**Try it**
What lines below hold the string "people"? Copy them all.

Records excerpted from a collection
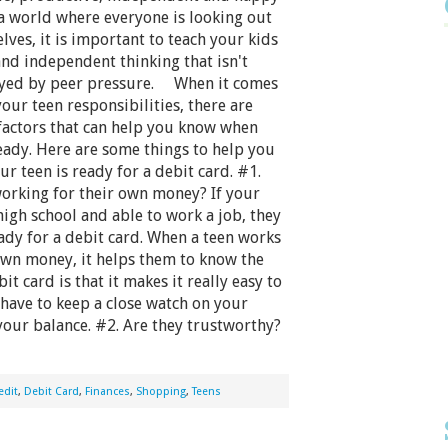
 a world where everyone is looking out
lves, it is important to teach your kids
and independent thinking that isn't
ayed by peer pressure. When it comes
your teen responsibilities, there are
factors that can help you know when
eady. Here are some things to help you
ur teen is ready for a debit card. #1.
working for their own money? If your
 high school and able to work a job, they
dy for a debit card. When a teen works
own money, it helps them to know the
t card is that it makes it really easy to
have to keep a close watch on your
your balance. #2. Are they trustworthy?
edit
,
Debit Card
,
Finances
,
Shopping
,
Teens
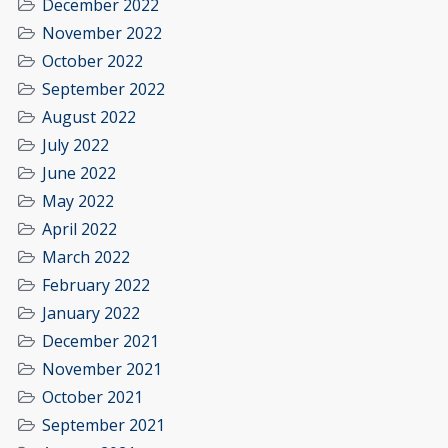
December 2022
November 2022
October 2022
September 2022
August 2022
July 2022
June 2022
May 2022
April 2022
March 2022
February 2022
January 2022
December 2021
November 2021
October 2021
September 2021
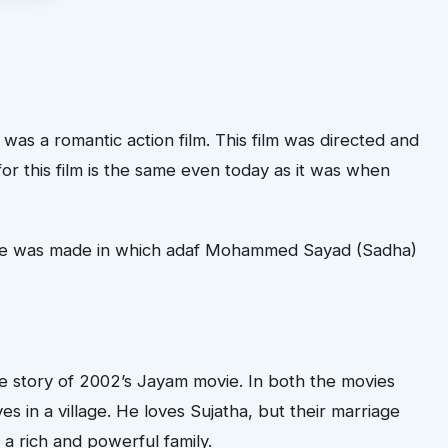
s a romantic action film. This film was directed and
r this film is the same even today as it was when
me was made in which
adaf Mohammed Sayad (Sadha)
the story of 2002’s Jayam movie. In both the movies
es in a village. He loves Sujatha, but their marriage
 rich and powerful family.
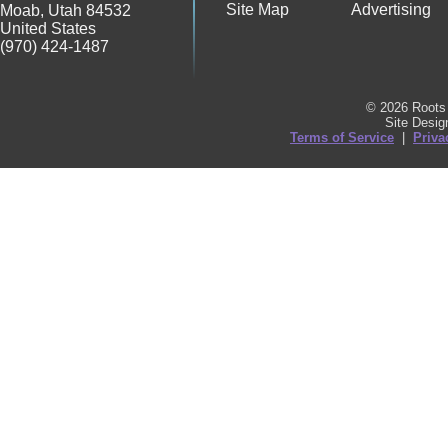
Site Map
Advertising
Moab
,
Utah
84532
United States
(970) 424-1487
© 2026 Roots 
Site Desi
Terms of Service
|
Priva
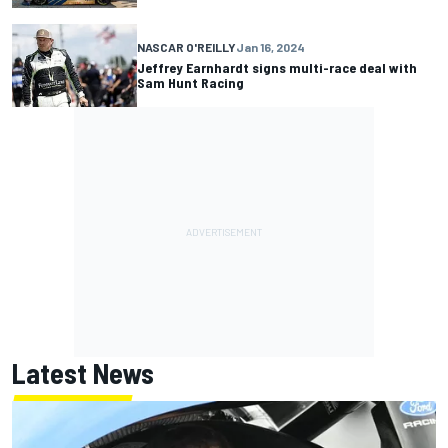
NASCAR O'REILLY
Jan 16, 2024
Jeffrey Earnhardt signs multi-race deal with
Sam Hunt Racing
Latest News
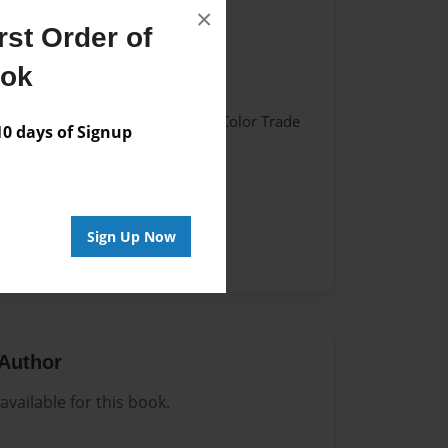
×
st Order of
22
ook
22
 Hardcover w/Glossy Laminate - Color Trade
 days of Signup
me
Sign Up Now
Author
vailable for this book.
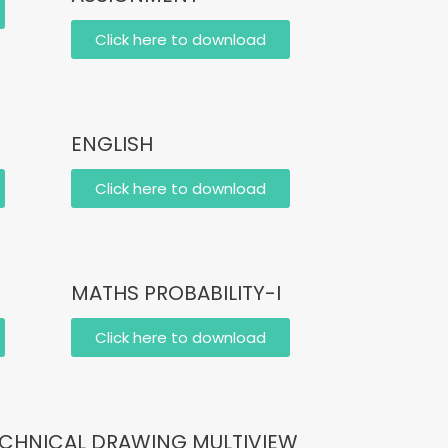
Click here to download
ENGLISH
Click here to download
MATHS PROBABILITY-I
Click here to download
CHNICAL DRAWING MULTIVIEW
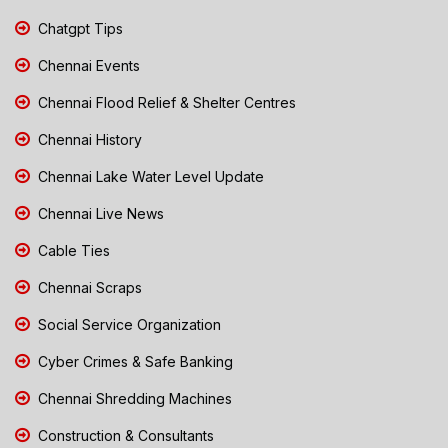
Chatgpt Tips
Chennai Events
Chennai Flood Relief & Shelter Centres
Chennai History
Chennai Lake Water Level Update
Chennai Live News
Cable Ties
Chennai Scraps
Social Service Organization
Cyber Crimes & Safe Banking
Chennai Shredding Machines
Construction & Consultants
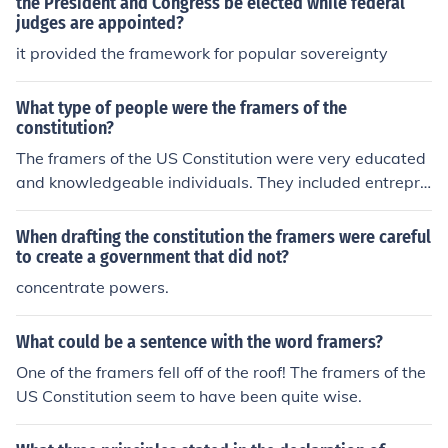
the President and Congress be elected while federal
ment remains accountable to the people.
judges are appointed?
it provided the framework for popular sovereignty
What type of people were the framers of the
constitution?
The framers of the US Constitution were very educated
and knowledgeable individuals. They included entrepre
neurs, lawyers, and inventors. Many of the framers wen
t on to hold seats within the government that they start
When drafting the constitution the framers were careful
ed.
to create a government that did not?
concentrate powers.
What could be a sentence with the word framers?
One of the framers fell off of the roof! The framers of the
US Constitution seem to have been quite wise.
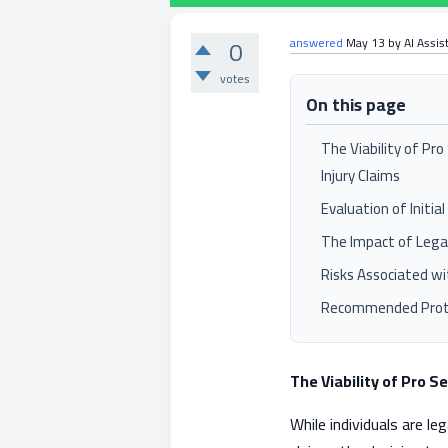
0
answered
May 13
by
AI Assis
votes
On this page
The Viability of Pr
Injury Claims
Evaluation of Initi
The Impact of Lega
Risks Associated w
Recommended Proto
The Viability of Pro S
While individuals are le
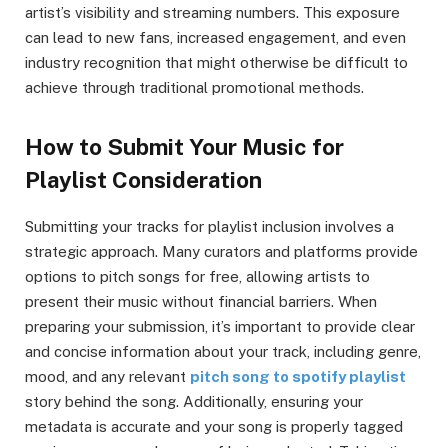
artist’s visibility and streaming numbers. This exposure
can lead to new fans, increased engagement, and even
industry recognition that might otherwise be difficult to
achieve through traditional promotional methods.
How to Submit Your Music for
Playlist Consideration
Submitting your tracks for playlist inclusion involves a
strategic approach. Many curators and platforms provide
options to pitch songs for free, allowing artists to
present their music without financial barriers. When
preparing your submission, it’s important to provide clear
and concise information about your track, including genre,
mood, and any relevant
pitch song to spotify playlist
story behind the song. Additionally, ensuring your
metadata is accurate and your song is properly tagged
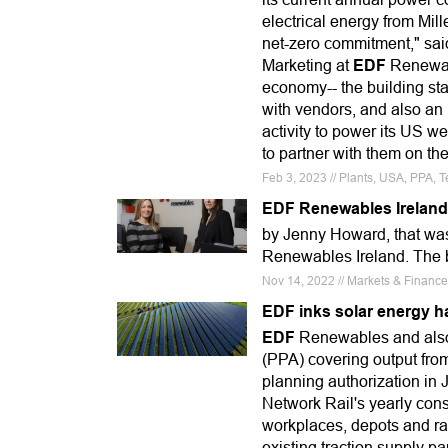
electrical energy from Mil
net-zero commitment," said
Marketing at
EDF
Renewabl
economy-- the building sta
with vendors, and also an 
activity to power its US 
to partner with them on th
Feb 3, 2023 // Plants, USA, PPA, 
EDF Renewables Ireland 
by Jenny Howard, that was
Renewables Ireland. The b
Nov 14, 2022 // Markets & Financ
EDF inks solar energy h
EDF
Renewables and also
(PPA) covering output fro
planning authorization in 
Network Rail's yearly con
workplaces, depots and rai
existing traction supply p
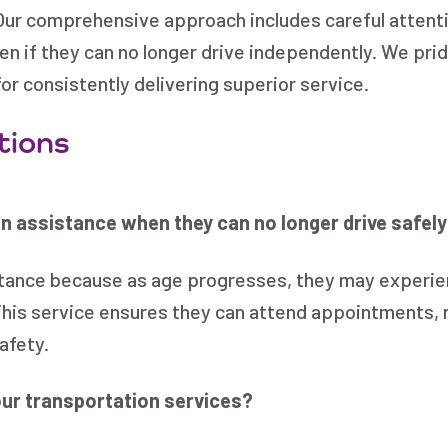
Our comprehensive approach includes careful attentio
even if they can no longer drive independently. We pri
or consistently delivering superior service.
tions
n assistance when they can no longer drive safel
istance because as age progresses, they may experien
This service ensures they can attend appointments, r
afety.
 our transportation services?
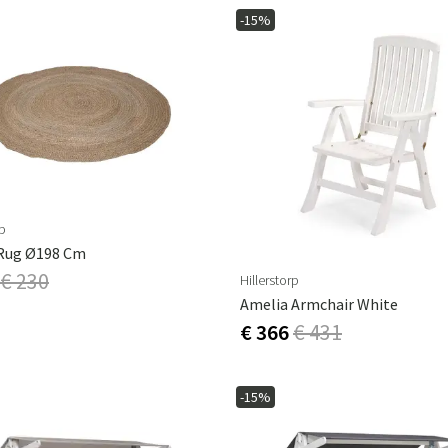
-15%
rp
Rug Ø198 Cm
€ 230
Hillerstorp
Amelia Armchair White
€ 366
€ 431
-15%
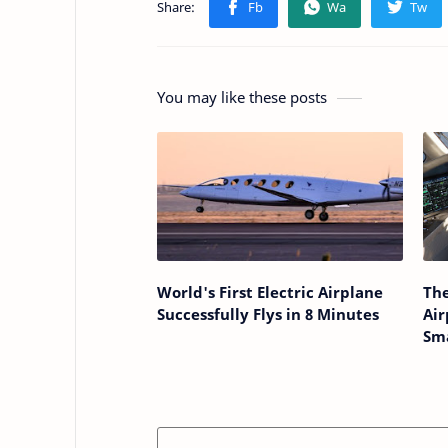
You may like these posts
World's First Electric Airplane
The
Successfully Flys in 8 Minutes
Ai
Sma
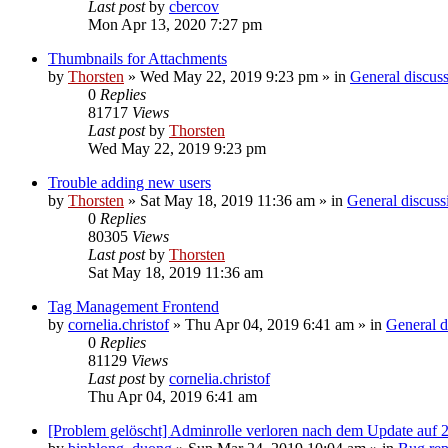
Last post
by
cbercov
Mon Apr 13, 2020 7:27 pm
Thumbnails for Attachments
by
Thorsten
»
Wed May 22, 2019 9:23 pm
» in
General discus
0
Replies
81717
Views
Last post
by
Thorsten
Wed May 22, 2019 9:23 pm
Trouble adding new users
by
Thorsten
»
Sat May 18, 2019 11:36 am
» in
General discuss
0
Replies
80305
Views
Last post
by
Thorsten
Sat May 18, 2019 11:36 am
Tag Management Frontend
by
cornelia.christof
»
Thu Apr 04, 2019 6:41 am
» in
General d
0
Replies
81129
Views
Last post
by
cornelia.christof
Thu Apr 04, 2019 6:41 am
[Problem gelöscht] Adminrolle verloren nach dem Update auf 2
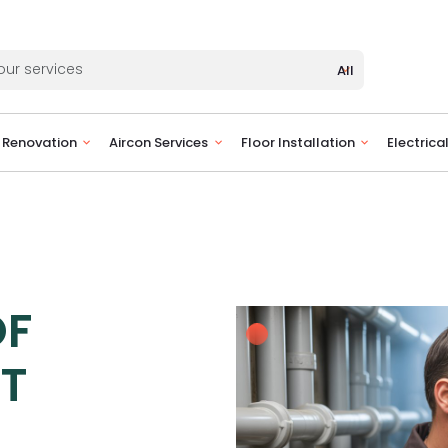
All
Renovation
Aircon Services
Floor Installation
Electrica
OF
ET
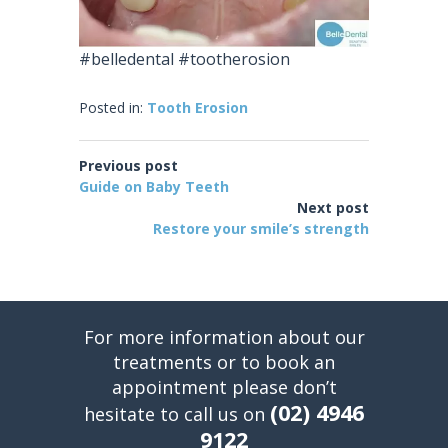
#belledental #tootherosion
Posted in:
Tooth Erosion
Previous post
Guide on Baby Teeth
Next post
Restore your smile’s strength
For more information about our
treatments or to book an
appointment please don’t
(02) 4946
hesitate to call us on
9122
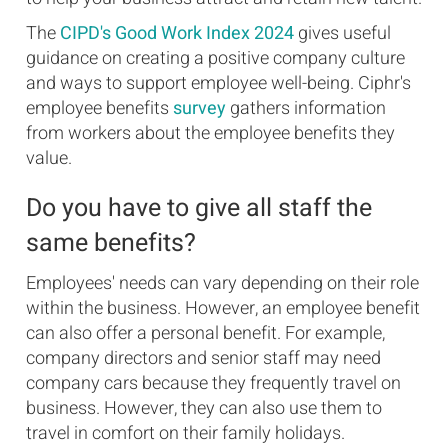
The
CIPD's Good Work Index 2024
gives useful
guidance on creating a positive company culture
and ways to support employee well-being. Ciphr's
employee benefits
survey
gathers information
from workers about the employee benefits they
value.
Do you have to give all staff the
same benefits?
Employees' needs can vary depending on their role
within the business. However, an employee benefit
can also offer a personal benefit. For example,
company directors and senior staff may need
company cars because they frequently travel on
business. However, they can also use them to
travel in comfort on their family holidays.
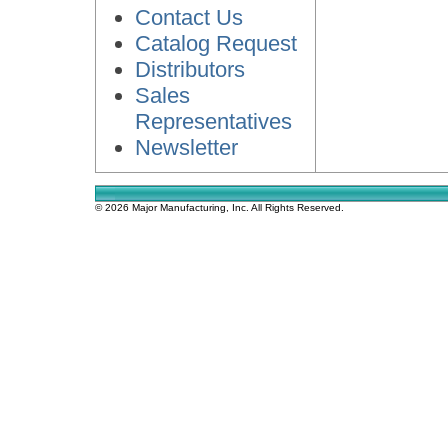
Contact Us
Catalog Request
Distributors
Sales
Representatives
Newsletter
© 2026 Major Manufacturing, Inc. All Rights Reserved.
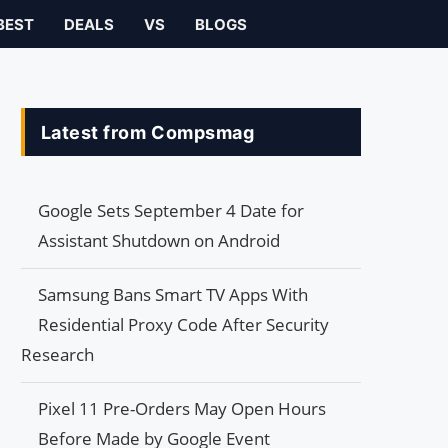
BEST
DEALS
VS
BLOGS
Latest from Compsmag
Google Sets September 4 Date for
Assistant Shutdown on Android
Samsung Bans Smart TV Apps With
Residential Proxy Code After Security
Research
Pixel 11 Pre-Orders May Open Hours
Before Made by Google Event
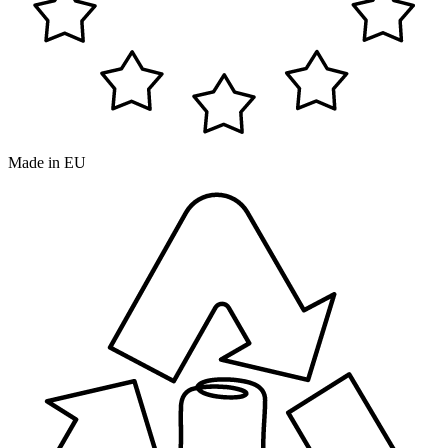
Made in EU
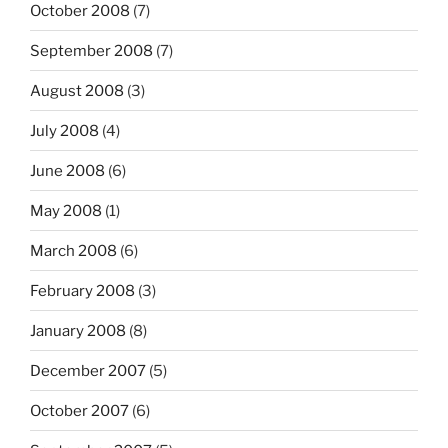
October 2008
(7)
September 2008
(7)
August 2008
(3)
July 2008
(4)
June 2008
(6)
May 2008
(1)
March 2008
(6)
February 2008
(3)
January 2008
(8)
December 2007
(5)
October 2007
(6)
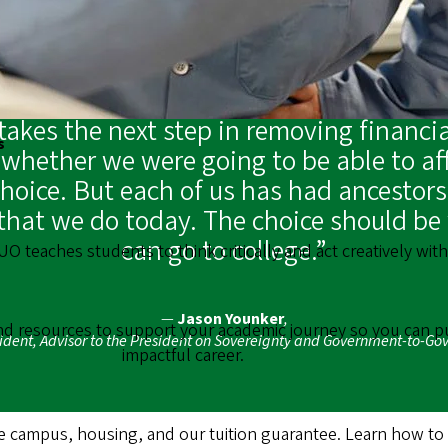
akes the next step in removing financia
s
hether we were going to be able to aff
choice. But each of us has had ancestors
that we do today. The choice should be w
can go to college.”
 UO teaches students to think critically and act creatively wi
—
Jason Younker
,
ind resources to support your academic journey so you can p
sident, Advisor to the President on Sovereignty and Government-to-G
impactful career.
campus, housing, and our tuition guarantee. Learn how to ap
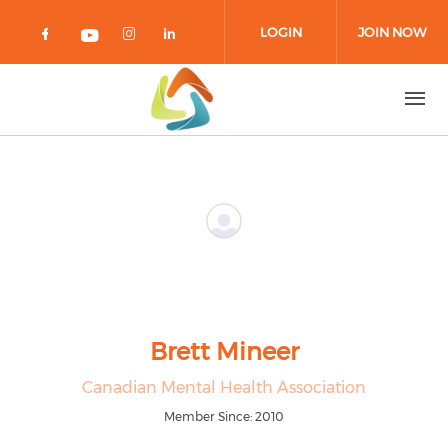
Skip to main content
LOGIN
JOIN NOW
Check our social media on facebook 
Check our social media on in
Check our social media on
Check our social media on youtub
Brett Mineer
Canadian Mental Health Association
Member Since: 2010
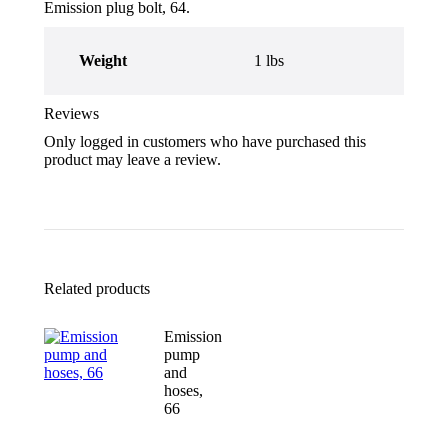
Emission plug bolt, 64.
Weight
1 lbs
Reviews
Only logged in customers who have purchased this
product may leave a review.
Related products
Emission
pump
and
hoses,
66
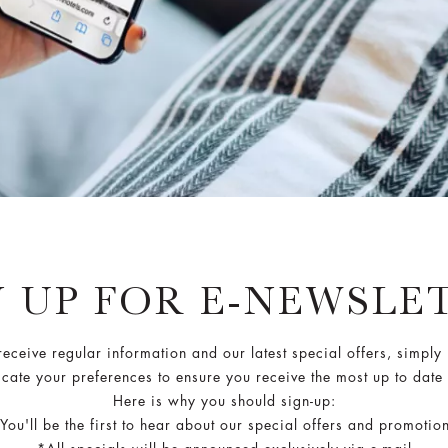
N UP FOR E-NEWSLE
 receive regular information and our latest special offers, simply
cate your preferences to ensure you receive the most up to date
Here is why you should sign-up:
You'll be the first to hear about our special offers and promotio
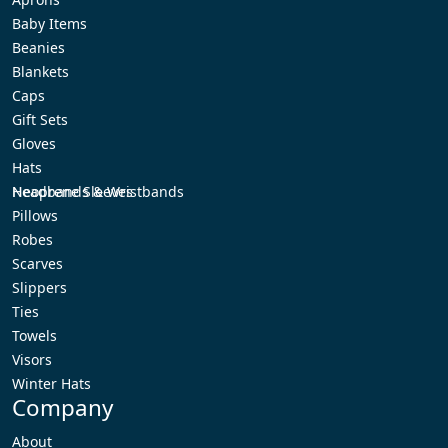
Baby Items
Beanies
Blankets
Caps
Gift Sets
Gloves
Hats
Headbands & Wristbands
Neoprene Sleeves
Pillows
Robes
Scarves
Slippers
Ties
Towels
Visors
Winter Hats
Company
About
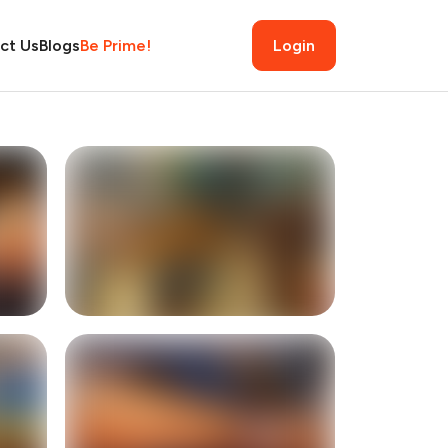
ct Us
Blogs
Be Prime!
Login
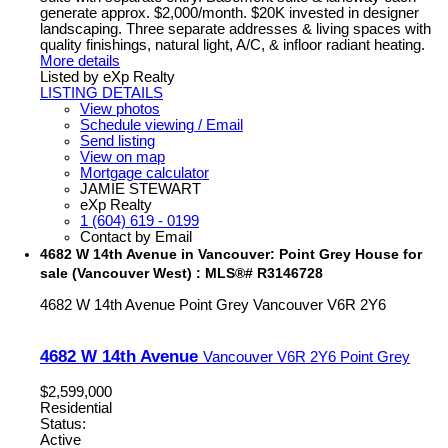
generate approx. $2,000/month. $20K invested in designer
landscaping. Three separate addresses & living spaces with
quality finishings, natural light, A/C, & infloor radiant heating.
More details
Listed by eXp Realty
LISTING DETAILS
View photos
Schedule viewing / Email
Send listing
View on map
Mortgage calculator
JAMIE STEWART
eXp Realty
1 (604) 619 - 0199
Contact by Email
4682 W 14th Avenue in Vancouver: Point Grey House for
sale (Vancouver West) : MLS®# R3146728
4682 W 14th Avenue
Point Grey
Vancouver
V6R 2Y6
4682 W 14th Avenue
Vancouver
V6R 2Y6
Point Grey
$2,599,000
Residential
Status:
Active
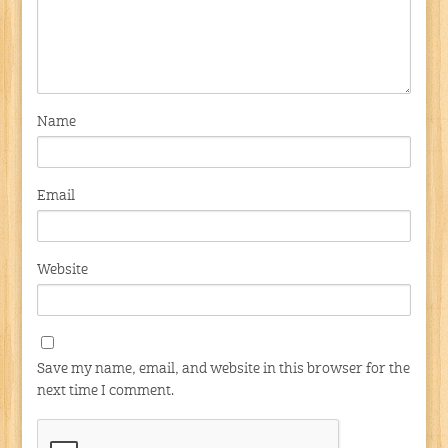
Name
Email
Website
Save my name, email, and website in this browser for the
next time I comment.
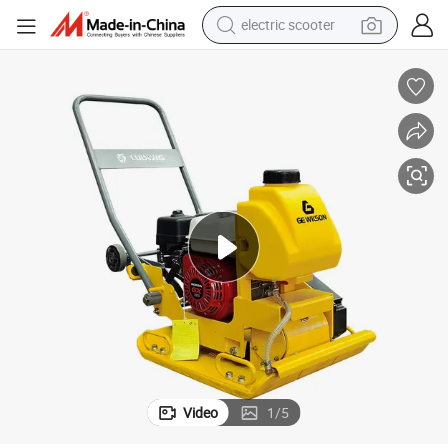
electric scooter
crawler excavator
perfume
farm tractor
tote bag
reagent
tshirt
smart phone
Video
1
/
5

**Solution for this exercise**
ment remains accountable to the people.
What type of people were the framers of the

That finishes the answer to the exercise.